La cooperativa catalana Suara, especialista en gestión de servicios para mayores y otros colectivos desfavorecidos ha dado a conocer en su asamblea anual, las principales cifras de 2025, ejercicio que cerró con unos ingresos totales de 162,2 M€, un 7,6% superiores a los 150,6 M de 2024. La entidad volvió a cerrar con un excedente de 2,43 M, que destinará mayoritariamente al desarrollo de su actividad, especialmente a sus proyectos de digitalización para la mejora de sus servicios. Suara suma ya 1.882 socios, buena parte de ellos integrantes de su plantilla, que alcanzaba los 5.867 trabajadores en sus distintas áreas, que atendieron a 167.253 personas, un 12% más que en el año precedente, en sus 345 proyectos y programas desarrollados (+22%). La entidad dispone de un fondo de maniobra de 29 M (25 M en 2024) y estima su valor social en 440 M€, un 10% por encima del ejercicio anterior y sus fondos propios alcanzaban los 39,5 M (35 M€ en 2024).
La entidad opera en 24 comarcas de Cataluña, donde desarrolla el grueso de su actividad, si bien en los últimos años ha incorporado algunos servicios en otras comunidades, como Asturias, Cantabria, Castilla y León, La Rioja, Galicia, Madrid y Navarra, además de su servicio de atención domiciliaria en Chile.
Para Tomàs Llompart, codirector general de Suara, "estos resultados ratifican una vez más que es factible ser sostenibles económicamente poniendo los valores sociales y las personas en el centro, en lugar de los dividendos".
Un año más, la innovación absorbió una parte muy importante de los recursos de Suara, que a través de la tecnología y la innovación social pretende seguir transformando el modelo de atención, "para dar respuestasa los retos de la sociedad, como el envejecimiento, la atención a la infancia, la salud mental o las situaciones de violencia". Entre otros proyectos, en el ámbito de mayores, en 2025 se desplegó el proyecto CasaITV con más de 270 participantes y 3.000 horas de actividades para combatir la soledad no deseada; el proyecto Hogares Conectados, que incorpora soluciones tecnológicas en el hogar para favorecer la seguridad y la permanencia en el entorno habitual.
En este sentido, la codirectora general de la entidad, Laura Peracaula, apuntaba que en Suara "tenemos la convicción de que seguir incorporando innovación y tecnología en la atención a las personas es clave para ofrecer una atención de calidad de manera sostenible para las familias, la administtración y las profesionales".

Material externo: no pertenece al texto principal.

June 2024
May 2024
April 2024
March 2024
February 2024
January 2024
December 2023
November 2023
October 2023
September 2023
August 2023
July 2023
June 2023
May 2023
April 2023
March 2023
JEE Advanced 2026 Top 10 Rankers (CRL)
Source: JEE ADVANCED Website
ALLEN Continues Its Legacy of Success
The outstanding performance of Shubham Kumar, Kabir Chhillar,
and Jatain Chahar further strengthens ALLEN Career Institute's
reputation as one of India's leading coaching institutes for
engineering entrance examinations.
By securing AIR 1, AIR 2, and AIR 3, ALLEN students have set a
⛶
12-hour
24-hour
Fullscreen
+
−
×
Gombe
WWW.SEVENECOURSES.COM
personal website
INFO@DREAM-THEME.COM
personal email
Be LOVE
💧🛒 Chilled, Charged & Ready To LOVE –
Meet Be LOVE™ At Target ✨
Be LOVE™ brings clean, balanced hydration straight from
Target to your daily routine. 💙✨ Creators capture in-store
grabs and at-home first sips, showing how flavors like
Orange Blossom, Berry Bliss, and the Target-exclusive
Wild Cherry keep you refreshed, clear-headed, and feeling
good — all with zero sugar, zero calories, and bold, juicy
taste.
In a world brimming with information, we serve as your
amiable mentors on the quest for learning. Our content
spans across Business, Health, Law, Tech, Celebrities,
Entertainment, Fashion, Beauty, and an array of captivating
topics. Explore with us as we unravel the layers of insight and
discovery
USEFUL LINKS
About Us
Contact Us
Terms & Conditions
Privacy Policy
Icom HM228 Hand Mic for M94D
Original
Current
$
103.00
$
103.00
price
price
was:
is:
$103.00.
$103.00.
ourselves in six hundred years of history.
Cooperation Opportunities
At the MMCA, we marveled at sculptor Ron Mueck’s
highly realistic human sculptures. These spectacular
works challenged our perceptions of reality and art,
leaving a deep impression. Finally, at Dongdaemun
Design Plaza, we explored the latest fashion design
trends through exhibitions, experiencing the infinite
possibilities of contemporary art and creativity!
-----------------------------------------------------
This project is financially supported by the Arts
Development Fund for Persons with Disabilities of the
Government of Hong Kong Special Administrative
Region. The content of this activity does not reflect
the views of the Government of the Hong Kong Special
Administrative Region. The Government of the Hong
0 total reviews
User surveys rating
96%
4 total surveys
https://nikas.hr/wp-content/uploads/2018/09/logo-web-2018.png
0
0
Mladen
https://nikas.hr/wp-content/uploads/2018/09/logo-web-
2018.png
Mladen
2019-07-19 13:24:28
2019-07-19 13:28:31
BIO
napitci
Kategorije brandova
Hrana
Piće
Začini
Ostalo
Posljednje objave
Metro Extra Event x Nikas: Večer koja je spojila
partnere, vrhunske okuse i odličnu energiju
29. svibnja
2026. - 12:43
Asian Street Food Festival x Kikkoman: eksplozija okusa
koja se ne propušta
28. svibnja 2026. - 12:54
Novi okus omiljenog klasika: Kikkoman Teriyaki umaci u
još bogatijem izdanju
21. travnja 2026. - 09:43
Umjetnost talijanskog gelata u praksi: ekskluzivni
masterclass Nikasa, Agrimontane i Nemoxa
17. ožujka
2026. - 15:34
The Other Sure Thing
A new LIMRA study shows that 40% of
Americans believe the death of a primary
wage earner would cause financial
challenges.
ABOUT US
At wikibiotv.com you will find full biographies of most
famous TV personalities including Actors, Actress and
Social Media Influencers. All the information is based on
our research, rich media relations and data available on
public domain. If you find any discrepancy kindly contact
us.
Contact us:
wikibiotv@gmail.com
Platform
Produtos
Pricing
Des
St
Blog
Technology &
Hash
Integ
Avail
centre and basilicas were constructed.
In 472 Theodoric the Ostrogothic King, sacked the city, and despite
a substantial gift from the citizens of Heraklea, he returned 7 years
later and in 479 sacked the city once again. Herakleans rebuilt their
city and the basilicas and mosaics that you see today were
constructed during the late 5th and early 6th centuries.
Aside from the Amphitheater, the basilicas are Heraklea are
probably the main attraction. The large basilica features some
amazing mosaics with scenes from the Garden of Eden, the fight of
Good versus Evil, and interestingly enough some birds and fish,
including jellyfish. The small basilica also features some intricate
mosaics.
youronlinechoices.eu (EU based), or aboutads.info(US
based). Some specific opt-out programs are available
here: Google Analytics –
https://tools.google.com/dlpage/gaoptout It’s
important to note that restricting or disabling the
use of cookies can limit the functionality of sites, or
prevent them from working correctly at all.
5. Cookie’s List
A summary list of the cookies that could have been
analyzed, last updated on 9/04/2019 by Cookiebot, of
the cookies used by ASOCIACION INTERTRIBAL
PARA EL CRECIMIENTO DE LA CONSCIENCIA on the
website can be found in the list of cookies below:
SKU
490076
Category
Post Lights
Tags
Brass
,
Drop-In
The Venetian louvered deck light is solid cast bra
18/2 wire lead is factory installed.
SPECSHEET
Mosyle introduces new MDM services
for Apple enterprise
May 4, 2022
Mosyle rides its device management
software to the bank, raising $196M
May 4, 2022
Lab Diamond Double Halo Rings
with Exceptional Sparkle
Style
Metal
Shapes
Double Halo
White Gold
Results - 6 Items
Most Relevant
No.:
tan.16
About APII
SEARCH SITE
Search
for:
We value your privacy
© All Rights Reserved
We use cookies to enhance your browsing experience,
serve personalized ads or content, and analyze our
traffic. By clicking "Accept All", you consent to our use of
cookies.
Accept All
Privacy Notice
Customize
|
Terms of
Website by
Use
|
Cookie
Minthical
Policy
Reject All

La entidad continúa potenciando su Social Digital Lab, principal herramienta de la innovación disruptiva con la que Suara desarrollaba más de 40 proyectos y pilotos en 2025, siempre para mejorar los servicios de atención en el presente y el futuro de la atención. El laboratorio de innovación social sigue aportando herramientas de mejora por ejemplo en el acompañamiento con tecnologías como la robótica, los sensores, la realidad virtual e inmersiva y la inteligencia artificial.
De cara a 2026, Suara ha seguido desarrollando proyectos de transformación y ha apostado por poner la innovación al servicio de otros territorios, para reducir las brechas territoriales y extender el acceso a la tecnología más allá de las zonas urbanas. En este marco se inscribe la reciente puesta en marcha del Social Digital Lab Terres de L'Ebre, que se suma a los que Suara ya impulsa en Poniente y en Girona.
En el ámbito de mayores, Suara gestiona una docena de contratos de atención domiciliaria, con más de 18.000 usuarios atendidos anualmente y opera en el ámbito de teleasistencia en UTE con la asociación madrileña Asispa, con la gestiona el contrato del Ayuntamiento de Barcelona (más de 80.000 usuarios).
Asimismo, mantiene su porfolio de centros geriátricos, con cinco residencias y 330 camas (en Barcelona capital, Manresa, Santa Coloma de Gramenet, Esponella y Sant Joan les Fonts) y nueve complejos de viviendas con servicios, que gestiona para el Ayuntamiento de Barcelona y la Generalitat, que suman 422 apartamentos y más de 900 plazas. Por último, Suara sigue ampliando su red de atención diurna, que suma una decena de centros públicos, a los que ha sumado recientemente la gestión del centro de Llança (Girona), mientras sigue haciéndose cargo del centro de día privado de El Prat de Llobregat (Barcelona), propiedad de la Cooperativa Obrera de Viviendas.